O acordo foi formalizado por meio do Despacho nº 1, de 2 de janeiro de 2026, após aprovação registrada durante a 361ª Reunião Extraordinária da Comissão Técnica Permanente do ICMS (Cotepe/ICMS), realizada em dezembro de 2025. A medida entrou em vigor com a publicação no Diário Oficial da União desta segunda-feira (5).
Beneficiamento sem incidência do imposto
Pelas regras estabelecidas, a suspensão do ICMS se aplica às remessas de café em grão cru destinadas à limpeza, secagem, classificação, separação ou beneficiamento em Rondônia.
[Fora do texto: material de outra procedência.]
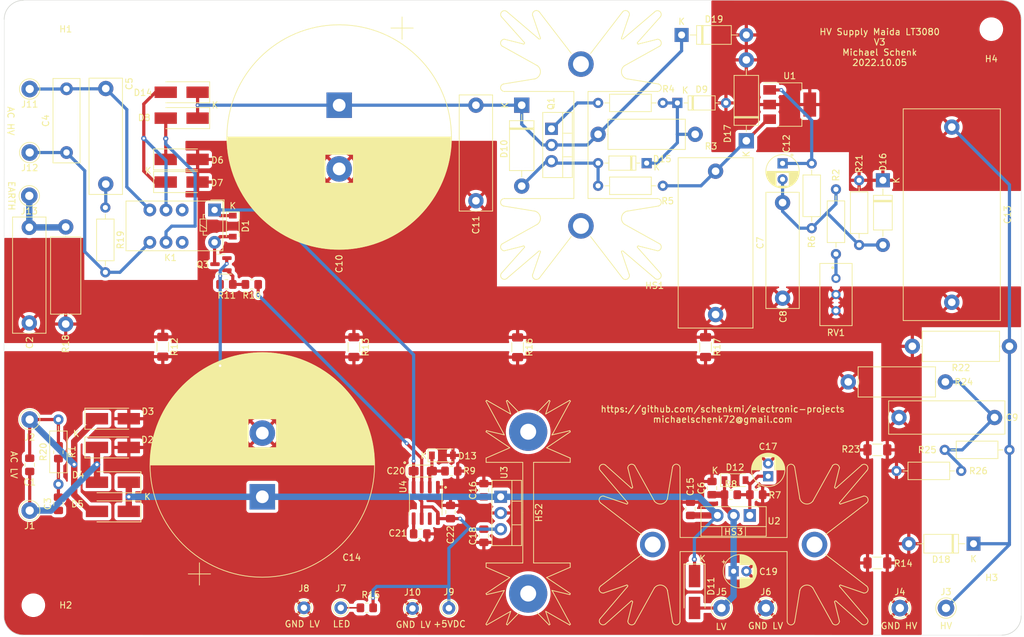
<source format=kicad_pcb>
(kicad_pcb
	(version 20240108)
	(generator "pcbnew")
	(generator_version "8.0")
	(general
		(thickness 1.6)
		(legacy_teardrops no)
	)
	(paper "A4")
	(layers
		(0 "F.Cu" signal)
		(31 "B.Cu" signal)
		(32 "B.Adhes" user "B.Adhesive")
		(33 "F.Adhes" user "F.Adhesive")
		(34 "B.Paste" user)
		(35 "F.Paste" user)
		(36 "B.SilkS" user "B.Silkscreen")
		(37 "F.SilkS" user "F.Silkscreen")
		(38 "B.Mask" user)
		(39 "F.Mask" user)
		(40 "Dwgs.User" user "User.Drawings")
		(41 "Cmts.User" user "User.Comments")
		(42 "Eco1.User" user "User.Eco1")
		(43 "Eco2.User" user "User.Eco2")
		(44 "Edge.Cuts" user)
		(45 "Margin" user)
		(46 "B.CrtYd" user "B.Courtyard")
		(47 "F.CrtYd" user "F.Courtyard")
		(48 "B.Fab" user)
		(49 "F.Fab" user)
	)
	(setup
		(pad_to_mask_clearance 0)
		(allow_soldermask_bridges_in_footprints no)
		(pcbplotparams
			(layerselection 0x00010f0_ffffffff)
			(plot_on_all_layers_selection 0x0000000_00000000)
			(disableapertmacros no)
			(usegerberextensions no)
			(usegerberattributes no)
			(usegerberadvancedattributes no)
			(creategerberjobfile no)
			(dashed_line_dash_ratio 12.000000)
			(dashed_line_gap_ratio 3.000000)
			(svgprecision 6)
			(plotframeref no)
			(viasonmask no)
			(mode 1)
			(useauxorigin no)
			(hpglpennumber 1)
			(hpglpenspeed 20)
			(hpglpendiameter 15.000000)
			(pdf_front_fp_property_popups yes)
			(pdf_back_fp_property_popups yes)
			(dxfpolygonmode yes)
			(dxfimperialunits yes)
			(dxfusepcbnewfont yes)
			(psnegative no)
			(psa4output no)
			(plotreference yes)
			(plotvalue no)
			(plotfptext yes)
			(plotinvisibletext no)
			(sketchpadsonfab no)
			(subtractmaskfromsilk no)
			(outputformat 1)
			(mirror no)
			(drillshape 0)
			(scaleselection 1)
			(outputdirectory "gerber")
		)
	)
	(net 0 "")
	(net 1 "Net-(D2-K)")
	(net 2 "GND_HV")
	(net 3 "Net-(D3-K)")
	(net 4 "Net-(C3-Pad2)")
	(net 5 "Net-(J13-Pin_1)")
	(net 6 "GND_LV")
	(net 7 "Net-(J11-Pin_1)")
	(net 8 "Net-(J12-Pin_1)")
	(net 9 "Net-(D11-A)")
	(net 10 "Net-(D17-A1)")
	(net 11 "Net-(D16-A)")
	(net 12 "Net-(D10-A1)")
	(net 13 "Net-(U1-SET)")
	(net 14 "Net-(D11-K)")
	(net 15 "Net-(D12-A)")
	(net 16 "Net-(D13-K)")
	(net 17 "unconnected-(K1-Pad3)")
	(net 18 "Net-(U4-CV)")
	(net 19 "Net-(D6-K)")
	(net 20 "Net-(C5-Pad1)")
	(net 21 "+5VDC")
	(net 22 "RELCTRL")
	(net 23 "Net-(D14-A)")
	(net 24 "unconnected-(K1-Pad10)")
	(net 25 "Net-(C9-Pad2)")
	(net 26 "Net-(D15-K)")
	(net 27 "Net-(D10-A2)")
	(net 28 "Net-(J7-Pin_1)")
	(net 29 "Net-(Q1-G)")
	(net 30 "Net-(Q3-B)")
	(net 31 "Net-(U4-Q)")
	(net 32 "unconnected-(U4-DIS-Pad7)")
	(net 33 "/HVOUT")
	(net 34 "Net-(R2-Pad1)")
	(footprint "Capacitor_THT:CP_Radial_D35.0mm_P10.00mm_SnapIn" (layer "F.Cu") (at 102.87 69.342 -90))
	(footprint "Capacitor_THT:C_Rect_L18.0mm_W5.0mm_P15.00mm_FKS3_FKP3" (layer "F.Cu") (at 124.333 69.342 -90))
	(footprint "MountingHole:MountingHole_3.2mm_M3" (layer "F.Cu") (at 54.864 57.404))
	(footprint "MountingHole:MountingHole_3.2mm_M3" (layer "F.Cu") (at 54.864 147.828))
	(footprint "MountingHole:MountingHole_3.2mm_M3" (layer "F.Cu") (at 205.232 147.828))
	(footprint "Connector_Pin:Pin_D1.3mm_L11.0mm" (layer "F.Cu") (at 198.12 148.2725))
	(footprint "Capacitor_THT:CP_Radial_D5.0mm_P2.00mm" (layer "F.Cu") (at 164.7825 142.494))
	(footprint "Capacitor_Tantalum_SMD:CP_EIA-3216-12_Kemet-S_Pad1.58x1.35mm_HandSolder" (layer "F.Cu") (at 115.9867 126.7714))
	(footprint "Diode_SMD:D_SOD-123" (layer "F.Cu") (at 119.0752 124.3076))
	(footprint "Heatsink:Heatsink_Fischer_SK129-STS_42x25mm_2xDrill2.5mm" (layer "F.Cu") (at 164.7825 138.303))
	(footprint "Connector_Pin:Pin_D1.3mm_L11.0mm" (layer "F.Cu") (at 162.8775 148.2725))
	(footprint "Connector_Pin:Pin_D1.3mm_L11.0mm" (layer "F.Cu") (at 169.8498 148.2725))
	(footprint "Package_TO_SOT_SMD:SOT-23" (layer "F.Cu") (at 84.312 94.2975 180))
	(footprint "Resistor_SMD:R_0805_2012Metric_Pad1.20x1.40mm_HandSolder"
		(layer "F.Cu")
		(uuid "00000000-0000-0000-0000-00006017ffb8")
		(at 120.4816 126.7714)
		(descr "Resistor SMD 0805 (2012 Metric), square (rectangular) end terminal, IPC_7351 nominal with elongated pad for handsoldering. (Body size source: IPC-SM-782 page 72, https://www.pcb-3d.com/wordpress/wp-content/uploads/ipc-sm-782a_amendment_1_and_2.pdf), generated with kicad-footprint-generator")
		(tags "resistor handsolder")
		(property "Reference" "R9"
			(at 2.8354 -0.
... [815280 chars truncated]
</source>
O regime especial é válido para operações realizadas por produtores rurais, cooperativas e empresas exportadoras.
O protocolo deixa claro que o benefício não se estende a processos de industrialização que alterem a natureza ou a essencialidade do produto, sendo restrito apenas às etapas de beneficiamento. O café deverá retornar obrigatoriamente ao Acre após a conclusão dos serviços.
Prazo e exigências fiscais
A suspensão do imposto terá validade máxima de 60 dias, contados a partir da emissão da nota fiscal de remessa. O documento fiscal deverá conter a informação obrigatória: “Operação com ICMS suspenso nos termos do Protocolo ICMS nº 1/2026”.
Cooperação entre os estados
O acordo também prevê atuação integrada entre as Secretarias de Fazenda do Acre e de Rondônia, com compartilhamento de informações e possibilidade de ações conjuntas de fiscalização, visando assegurar o correto cumprimento das regras estabelecidas.
O Protocolo ICMS nº 1/2026 já está em vigor e poderá ser denunciado por qualquer uma das partes a qualquer momento, mediante comunicação formal, com efeitos a partir de 90 dias após o aviso.